Community Assessment for Brooklyn, Interfaith to Require Mediation
Crain’s Health Pulse, November 14, 2013
The various parties who will negotiate the future of Interfaith Medical Center will have plenty of data on which to base their arguments. Stakeholders who want to keep the hospital open, including 1199 SEIU and NYSNA, submitted to the court a community needs assessment that summarizes both prior studies and various proposals for Interfaith. The assessment is online here.
The coalition argues that Brooklyn does not have excess beds but instead lacks enough “health care capacity to meet the needs of the community.” Brooklyn needs more primary care, but that fact does not mean that “existing hospital services are not needed and should be eliminated.”
There have been at least three community assessment surveys of Brooklyn, including “Need for Caring in North and Central Brooklyn: A Community Health Needs Assessment” (Pulse, April 10). The new report said that based on these assessments, central Brooklyn lacks sufficient access to health care.
If Interfaith closed, for example, the 40,000 emergency department patients it handled annually would overcrowd other Brooklyn hospitals. Interfaith and Long Island College Hospital, also in danger of closing, together provide 9.4% of total emergency services in Brooklyn. Their closures would cut total inpatient capacity in Brooklyn by 8.2%, according to the report.
But there is little agreement on what to do about the Brooklyn health care crisis.
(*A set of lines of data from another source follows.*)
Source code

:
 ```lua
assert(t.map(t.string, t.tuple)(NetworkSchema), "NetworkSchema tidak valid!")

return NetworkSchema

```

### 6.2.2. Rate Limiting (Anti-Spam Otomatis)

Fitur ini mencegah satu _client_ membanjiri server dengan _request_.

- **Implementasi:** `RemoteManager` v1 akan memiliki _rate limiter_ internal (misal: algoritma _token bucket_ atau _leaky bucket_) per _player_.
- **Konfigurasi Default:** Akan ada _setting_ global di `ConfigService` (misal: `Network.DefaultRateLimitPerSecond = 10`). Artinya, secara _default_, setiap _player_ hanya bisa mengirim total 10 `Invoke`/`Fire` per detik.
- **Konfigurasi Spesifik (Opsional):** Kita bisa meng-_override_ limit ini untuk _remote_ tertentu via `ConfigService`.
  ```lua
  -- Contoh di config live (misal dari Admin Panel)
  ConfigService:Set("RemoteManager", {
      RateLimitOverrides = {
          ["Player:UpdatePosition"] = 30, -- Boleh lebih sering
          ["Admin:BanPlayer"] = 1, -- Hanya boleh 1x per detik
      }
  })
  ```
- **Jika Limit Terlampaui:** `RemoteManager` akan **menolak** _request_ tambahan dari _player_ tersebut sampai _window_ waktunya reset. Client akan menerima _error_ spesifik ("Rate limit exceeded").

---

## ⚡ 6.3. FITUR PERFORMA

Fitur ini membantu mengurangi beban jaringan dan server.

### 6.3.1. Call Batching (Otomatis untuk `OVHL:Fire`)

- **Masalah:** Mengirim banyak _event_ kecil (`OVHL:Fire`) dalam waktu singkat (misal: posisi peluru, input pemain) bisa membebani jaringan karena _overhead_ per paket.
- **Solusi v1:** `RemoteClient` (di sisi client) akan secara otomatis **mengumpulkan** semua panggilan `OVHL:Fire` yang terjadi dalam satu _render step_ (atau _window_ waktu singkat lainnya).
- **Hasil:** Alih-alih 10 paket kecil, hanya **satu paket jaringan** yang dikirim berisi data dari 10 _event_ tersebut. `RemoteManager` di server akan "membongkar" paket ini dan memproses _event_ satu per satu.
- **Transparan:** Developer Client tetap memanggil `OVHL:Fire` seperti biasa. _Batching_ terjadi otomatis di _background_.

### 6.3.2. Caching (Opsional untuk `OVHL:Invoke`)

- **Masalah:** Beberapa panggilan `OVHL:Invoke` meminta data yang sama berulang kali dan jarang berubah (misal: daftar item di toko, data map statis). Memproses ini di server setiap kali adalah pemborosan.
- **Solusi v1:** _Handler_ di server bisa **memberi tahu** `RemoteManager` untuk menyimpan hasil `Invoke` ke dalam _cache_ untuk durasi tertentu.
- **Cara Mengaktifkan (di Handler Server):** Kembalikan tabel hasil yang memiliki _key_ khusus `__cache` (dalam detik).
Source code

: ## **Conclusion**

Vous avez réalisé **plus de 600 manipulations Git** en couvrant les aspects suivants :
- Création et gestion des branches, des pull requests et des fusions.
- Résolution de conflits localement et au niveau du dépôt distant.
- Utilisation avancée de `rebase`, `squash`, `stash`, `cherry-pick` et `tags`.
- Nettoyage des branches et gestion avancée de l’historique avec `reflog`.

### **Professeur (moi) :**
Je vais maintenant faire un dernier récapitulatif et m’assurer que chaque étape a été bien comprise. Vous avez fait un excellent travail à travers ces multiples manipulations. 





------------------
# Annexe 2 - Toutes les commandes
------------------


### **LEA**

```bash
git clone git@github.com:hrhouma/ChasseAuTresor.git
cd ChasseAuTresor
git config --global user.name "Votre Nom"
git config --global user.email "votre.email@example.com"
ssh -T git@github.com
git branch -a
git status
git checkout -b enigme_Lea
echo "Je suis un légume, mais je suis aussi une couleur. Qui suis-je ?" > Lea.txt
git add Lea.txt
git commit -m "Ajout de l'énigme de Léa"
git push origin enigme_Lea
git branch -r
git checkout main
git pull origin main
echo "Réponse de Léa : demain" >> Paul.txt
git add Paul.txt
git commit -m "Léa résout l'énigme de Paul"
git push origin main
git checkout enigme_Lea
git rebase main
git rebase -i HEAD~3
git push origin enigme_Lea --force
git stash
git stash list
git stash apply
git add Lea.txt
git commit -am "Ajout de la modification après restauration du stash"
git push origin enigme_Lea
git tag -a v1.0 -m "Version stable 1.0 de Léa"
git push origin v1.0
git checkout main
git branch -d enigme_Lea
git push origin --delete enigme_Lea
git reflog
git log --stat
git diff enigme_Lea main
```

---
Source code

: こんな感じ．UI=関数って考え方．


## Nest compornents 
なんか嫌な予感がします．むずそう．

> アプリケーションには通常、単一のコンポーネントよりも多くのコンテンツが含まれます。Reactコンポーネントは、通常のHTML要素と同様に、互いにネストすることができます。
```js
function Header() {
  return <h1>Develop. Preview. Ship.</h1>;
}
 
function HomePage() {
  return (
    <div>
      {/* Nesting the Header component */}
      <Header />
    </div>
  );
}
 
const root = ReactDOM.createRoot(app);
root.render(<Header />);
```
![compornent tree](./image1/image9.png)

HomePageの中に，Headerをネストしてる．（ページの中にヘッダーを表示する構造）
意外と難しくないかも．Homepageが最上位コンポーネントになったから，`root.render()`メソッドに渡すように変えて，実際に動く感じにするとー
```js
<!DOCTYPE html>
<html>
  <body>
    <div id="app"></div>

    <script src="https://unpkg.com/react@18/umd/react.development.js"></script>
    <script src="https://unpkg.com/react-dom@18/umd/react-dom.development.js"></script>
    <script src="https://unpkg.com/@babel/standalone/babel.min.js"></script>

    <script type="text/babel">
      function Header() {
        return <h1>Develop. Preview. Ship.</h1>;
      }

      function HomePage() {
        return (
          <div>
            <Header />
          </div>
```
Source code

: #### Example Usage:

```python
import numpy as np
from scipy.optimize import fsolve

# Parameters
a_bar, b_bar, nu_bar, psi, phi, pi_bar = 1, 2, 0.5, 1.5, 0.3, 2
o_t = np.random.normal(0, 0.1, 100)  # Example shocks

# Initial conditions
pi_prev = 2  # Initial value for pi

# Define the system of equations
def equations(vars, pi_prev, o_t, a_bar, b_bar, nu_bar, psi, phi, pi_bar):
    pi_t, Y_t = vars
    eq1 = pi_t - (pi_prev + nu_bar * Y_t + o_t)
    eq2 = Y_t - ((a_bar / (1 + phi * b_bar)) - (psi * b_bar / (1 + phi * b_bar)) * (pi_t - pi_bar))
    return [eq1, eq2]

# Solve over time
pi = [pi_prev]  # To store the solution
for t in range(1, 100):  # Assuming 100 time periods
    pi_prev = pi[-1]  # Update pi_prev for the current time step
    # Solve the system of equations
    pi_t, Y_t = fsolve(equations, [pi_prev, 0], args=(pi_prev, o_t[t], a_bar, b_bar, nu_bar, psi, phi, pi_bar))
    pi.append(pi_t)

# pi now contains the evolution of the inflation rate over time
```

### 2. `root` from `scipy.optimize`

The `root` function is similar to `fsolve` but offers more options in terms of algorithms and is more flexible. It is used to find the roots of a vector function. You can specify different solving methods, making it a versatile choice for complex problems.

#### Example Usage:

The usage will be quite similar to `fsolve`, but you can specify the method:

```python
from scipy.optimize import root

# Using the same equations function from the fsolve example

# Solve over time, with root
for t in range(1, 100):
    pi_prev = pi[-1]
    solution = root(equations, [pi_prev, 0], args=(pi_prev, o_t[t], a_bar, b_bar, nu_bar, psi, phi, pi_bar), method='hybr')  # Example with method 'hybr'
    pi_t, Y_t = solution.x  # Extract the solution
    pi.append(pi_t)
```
The report outlines and summarizes many competing plans.
The plan by a coalition of community groups and labor “seeks to maintain the services at Interfaith within the context of a larger funding and operational proposal” that encompasses central Brooklyn and surrounding areas affected by Interfaith’s closure or downsizing.
At a hearing yesterday, the judge overseeing the bankruptcy case of Interfaith Medical Center asked the key players to enter into a mediation to resolve their differences on the hospital’s proposed closure and alternative plans. The closure motion was discussed at the hearing, but the judge will reserve rendering a decision until the mediation—which should be held very soon—is concluded. The mediator will be Eastern District bankruptcy court Judge Elizabeth Stong. “We are very pleased with today’s decision requiring the many stakeholders … to come together on a plan for the future of Interfaith,” said the hospital’s board chairman, Albert Wiltshire, in a statement.